(Information provided begins)

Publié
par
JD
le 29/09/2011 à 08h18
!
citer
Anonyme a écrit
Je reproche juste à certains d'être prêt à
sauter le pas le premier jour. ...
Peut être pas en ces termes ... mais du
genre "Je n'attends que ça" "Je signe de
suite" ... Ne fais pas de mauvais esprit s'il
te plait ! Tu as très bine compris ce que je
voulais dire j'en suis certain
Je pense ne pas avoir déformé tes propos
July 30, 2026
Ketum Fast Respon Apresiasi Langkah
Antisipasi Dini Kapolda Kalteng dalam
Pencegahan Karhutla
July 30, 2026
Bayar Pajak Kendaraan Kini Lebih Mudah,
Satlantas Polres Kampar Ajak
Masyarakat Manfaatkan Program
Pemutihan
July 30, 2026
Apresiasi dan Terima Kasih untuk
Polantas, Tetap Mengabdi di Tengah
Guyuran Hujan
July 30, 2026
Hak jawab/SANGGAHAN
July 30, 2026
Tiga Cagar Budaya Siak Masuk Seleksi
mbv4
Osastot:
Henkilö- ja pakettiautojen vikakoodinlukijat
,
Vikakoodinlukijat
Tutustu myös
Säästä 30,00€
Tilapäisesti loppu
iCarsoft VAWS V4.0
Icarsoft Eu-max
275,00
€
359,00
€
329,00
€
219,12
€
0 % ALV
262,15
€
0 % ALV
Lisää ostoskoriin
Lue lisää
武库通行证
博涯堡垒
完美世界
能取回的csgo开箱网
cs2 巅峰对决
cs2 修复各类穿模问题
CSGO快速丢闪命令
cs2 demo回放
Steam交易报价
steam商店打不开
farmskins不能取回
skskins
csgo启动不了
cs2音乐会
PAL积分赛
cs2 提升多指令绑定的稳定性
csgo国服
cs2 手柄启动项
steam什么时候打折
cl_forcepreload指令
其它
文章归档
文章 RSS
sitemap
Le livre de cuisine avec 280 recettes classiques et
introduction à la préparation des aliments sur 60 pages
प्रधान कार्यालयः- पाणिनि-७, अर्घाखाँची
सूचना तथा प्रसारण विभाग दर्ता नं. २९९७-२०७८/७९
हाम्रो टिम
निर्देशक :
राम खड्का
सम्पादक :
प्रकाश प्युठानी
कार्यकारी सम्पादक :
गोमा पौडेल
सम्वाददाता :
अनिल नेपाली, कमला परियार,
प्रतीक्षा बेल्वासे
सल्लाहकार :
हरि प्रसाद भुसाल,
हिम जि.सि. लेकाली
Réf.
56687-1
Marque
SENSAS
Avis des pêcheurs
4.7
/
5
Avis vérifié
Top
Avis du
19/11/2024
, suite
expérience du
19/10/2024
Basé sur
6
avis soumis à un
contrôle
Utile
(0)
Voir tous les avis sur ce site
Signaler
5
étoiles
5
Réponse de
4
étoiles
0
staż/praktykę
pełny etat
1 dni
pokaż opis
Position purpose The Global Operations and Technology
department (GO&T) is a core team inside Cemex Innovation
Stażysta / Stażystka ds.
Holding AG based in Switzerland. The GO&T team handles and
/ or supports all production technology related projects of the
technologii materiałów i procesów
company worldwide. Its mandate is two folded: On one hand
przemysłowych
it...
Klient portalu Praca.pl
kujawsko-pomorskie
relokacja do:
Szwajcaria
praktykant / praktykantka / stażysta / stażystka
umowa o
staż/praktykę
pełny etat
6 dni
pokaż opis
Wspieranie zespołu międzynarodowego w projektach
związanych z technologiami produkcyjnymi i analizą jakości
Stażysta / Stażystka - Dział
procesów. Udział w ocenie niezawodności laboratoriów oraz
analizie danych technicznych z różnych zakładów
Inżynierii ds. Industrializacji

(Information provided ends)
(Information provided begins)

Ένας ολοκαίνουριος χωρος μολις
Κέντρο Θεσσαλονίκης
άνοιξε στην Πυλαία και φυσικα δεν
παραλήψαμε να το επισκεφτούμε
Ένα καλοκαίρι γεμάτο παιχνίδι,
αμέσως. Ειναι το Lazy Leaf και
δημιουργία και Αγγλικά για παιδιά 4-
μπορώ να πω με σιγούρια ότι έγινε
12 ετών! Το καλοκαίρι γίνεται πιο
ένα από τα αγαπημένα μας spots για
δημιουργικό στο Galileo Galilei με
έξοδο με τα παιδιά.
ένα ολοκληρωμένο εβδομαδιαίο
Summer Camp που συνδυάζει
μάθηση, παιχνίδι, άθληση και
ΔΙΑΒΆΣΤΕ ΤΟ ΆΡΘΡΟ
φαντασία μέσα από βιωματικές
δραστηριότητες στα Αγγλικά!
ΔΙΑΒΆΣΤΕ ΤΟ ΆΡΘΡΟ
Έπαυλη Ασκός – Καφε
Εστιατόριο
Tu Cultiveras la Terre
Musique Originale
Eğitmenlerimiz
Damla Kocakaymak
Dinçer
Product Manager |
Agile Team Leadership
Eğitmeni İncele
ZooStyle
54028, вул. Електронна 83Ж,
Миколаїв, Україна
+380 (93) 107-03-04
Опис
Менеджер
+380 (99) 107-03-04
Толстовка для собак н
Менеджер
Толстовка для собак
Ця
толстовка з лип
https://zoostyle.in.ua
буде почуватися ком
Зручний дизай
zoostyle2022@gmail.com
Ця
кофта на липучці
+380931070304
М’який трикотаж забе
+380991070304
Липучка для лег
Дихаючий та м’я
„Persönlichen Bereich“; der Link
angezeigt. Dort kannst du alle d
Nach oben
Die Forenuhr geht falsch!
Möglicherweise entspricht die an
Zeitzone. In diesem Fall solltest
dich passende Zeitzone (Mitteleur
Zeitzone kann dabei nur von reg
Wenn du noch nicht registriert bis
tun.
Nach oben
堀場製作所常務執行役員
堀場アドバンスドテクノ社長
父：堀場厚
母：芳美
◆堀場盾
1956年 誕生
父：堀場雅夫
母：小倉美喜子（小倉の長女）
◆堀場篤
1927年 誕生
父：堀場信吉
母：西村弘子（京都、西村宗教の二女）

(Information provided ends)

▶ [Work instruction]
Using only the entries above, output the line with "analizie danych technicznych", the line with "Inżynierii ds. Industrializacji", and all lines between them, exactly as they stand.

▶ [The answer]
analizie danych technicznych z różnych zakładów
Inżynierii ds. Industrializacji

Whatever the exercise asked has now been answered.